(Problem to work on):
Reproduce every line of the material below verbatim, in the same order.

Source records

===============

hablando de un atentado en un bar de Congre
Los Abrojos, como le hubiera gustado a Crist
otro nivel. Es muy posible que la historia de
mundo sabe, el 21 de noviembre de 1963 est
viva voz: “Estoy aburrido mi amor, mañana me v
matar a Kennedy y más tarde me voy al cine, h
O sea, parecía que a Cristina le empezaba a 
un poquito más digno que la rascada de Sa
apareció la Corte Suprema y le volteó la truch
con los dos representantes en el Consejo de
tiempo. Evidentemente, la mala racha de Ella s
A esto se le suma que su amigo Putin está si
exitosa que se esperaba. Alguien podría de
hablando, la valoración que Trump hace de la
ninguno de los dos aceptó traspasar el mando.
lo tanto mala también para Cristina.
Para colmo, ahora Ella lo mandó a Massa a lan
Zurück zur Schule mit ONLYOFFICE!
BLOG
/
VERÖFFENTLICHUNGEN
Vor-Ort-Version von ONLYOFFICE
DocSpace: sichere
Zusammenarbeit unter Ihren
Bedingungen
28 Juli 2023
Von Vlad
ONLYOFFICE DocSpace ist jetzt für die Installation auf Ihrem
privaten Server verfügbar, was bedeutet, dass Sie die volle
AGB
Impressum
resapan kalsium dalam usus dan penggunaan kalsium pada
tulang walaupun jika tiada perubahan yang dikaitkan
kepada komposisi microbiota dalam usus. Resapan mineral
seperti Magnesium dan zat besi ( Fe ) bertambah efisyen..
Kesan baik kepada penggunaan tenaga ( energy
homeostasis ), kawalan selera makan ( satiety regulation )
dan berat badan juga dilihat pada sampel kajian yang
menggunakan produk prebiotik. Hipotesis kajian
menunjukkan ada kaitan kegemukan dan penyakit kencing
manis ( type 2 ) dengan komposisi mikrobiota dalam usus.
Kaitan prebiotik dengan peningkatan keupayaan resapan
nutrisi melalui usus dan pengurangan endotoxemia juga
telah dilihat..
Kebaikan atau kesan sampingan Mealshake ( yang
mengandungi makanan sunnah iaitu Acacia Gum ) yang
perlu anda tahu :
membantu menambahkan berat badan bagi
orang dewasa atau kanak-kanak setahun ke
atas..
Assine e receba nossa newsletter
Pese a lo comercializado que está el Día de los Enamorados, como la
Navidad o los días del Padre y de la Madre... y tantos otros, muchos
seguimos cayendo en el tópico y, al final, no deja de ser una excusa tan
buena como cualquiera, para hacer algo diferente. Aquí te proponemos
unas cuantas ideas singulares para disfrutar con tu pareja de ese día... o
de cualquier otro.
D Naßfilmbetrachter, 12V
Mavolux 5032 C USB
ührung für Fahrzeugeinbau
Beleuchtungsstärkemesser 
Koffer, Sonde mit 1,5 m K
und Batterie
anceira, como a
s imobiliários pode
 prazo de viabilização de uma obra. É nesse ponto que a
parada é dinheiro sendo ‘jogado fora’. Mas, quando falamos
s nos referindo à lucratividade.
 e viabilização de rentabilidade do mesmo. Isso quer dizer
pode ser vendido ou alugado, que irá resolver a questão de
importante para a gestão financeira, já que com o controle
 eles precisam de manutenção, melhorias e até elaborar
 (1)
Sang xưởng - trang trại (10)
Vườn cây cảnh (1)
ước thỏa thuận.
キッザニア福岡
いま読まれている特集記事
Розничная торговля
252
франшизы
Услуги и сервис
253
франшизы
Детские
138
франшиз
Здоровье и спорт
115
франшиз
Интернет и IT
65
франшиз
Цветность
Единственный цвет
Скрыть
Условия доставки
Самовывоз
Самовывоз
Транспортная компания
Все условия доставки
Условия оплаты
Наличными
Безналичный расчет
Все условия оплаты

===============

(Written response):
hablando de un atentado en un bar de Congre
Los Abrojos, como le hubiera gustado a Crist
otro nivel. Es muy posible que la historia de
mundo sabe, el 21 de noviembre de 1963 est
viva voz: “Estoy aburrido mi amor, mañana me v
matar a Kennedy y más tarde me voy al cine, h
O sea, parecía que a Cristina le empezaba a 
un poquito más digno que la rascada de Sa
apareció la Corte Suprema y le volteó la truch
con los dos representantes en el Consejo de
tiempo. Evidentemente, la mala racha de Ella s
A esto se le suma que su amigo Putin está si
exitosa que se esperaba. Alguien podría de
hablando, la valoración que Trump hace de la
ninguno de los dos aceptó traspasar el mando.
lo tanto mala también para Cristina.
Para colmo, ahora Ella lo mandó a Massa a lan
Zurück zur Schule mit ONLYOFFICE!
BLOG
/
VERÖFFENTLICHUNGEN
Vor-Ort-Version von ONLYOFFICE
DocSpace: sichere
Zusammenarbeit unter Ihren
Bedingungen
28 Juli 2023
Von Vlad
ONLYOFFICE DocSpace ist jetzt für die Installation auf Ihrem
privaten Server verfügbar, was bedeutet, dass Sie die volle
AGB
Impressum
resapan kalsium dalam usus dan penggunaan kalsium pada
tulang walaupun jika tiada perubahan yang dikaitkan
kepada komposisi microbiota dalam usus. Resapan mineral
seperti Magnesium dan zat besi ( Fe ) bertambah efisyen..
Kesan baik kepada penggunaan tenaga ( energy
homeostasis ), kawalan selera makan ( satiety regulation )
dan berat badan juga dilihat pada sampel kajian yang
menggunakan produk prebiotik. Hipotesis kajian
menunjukkan ada kaitan kegemukan dan penyakit kencing
manis ( type 2 ) dengan komposisi mikrobiota dalam usus.
Kaitan prebiotik dengan peningkatan keupayaan resapan
nutrisi melalui usus dan pengurangan endotoxemia juga
telah dilihat..
Kebaikan atau kesan sampingan Mealshake ( yang
mengandungi makanan sunnah iaitu Acacia Gum ) yang
perlu anda tahu :
membantu menambahkan berat badan bagi
orang dewasa atau kanak-kanak setahun ke
atas..
Assine e receba nossa newsletter
Pese a lo comercializado que está el Día de los Enamorados, como la
Navidad o los días del Padre y de la Madre... y tantos otros, muchos
seguimos cayendo en el tópico y, al final, no deja de ser una excusa tan
buena como cualquiera, para hacer algo diferente. Aquí te proponemos
unas cuantas ideas singulares para disfrutar con tu pareja de ese día... o
de cualquier otro.
D Naßfilmbetrachter, 12V
Mavolux 5032 C USB
ührung für Fahrzeugeinbau
Beleuchtungsstärkemesser 
Koffer, Sonde mit 1,5 m K
und Batterie
anceira, como a
s imobiliários pode
 prazo de viabilização de uma obra. É nesse ponto que a
parada é dinheiro sendo ‘jogado fora’. Mas, quando falamos
s nos referindo à lucratividade.
 e viabilização de rentabilidade do mesmo. Isso quer dizer
pode ser vendido ou alugado, que irá resolver a questão de
importante para a gestão financeira, já que com o controle
 eles precisam de manutenção, melhorias e até elaborar
 (1)
Sang xưởng - trang trại (10)
Vườn cây cảnh (1)
ước thỏa thuận.
キッザニア福岡
いま読まれている特集記事
Розничная торговля
252
франшизы
Услуги и сервис
253
франшизы
Детские
138
франшиз
Здоровье и спорт
115
франшиз
Интернет и IT
65
франшиз
Цветность
Единственный цвет
Скрыть
Условия доставки
Самовывоз
Самовывоз
Транспортная компания
Все условия доставки
Условия оплаты
Наличными
Безналичный расчет
Все условия оплаты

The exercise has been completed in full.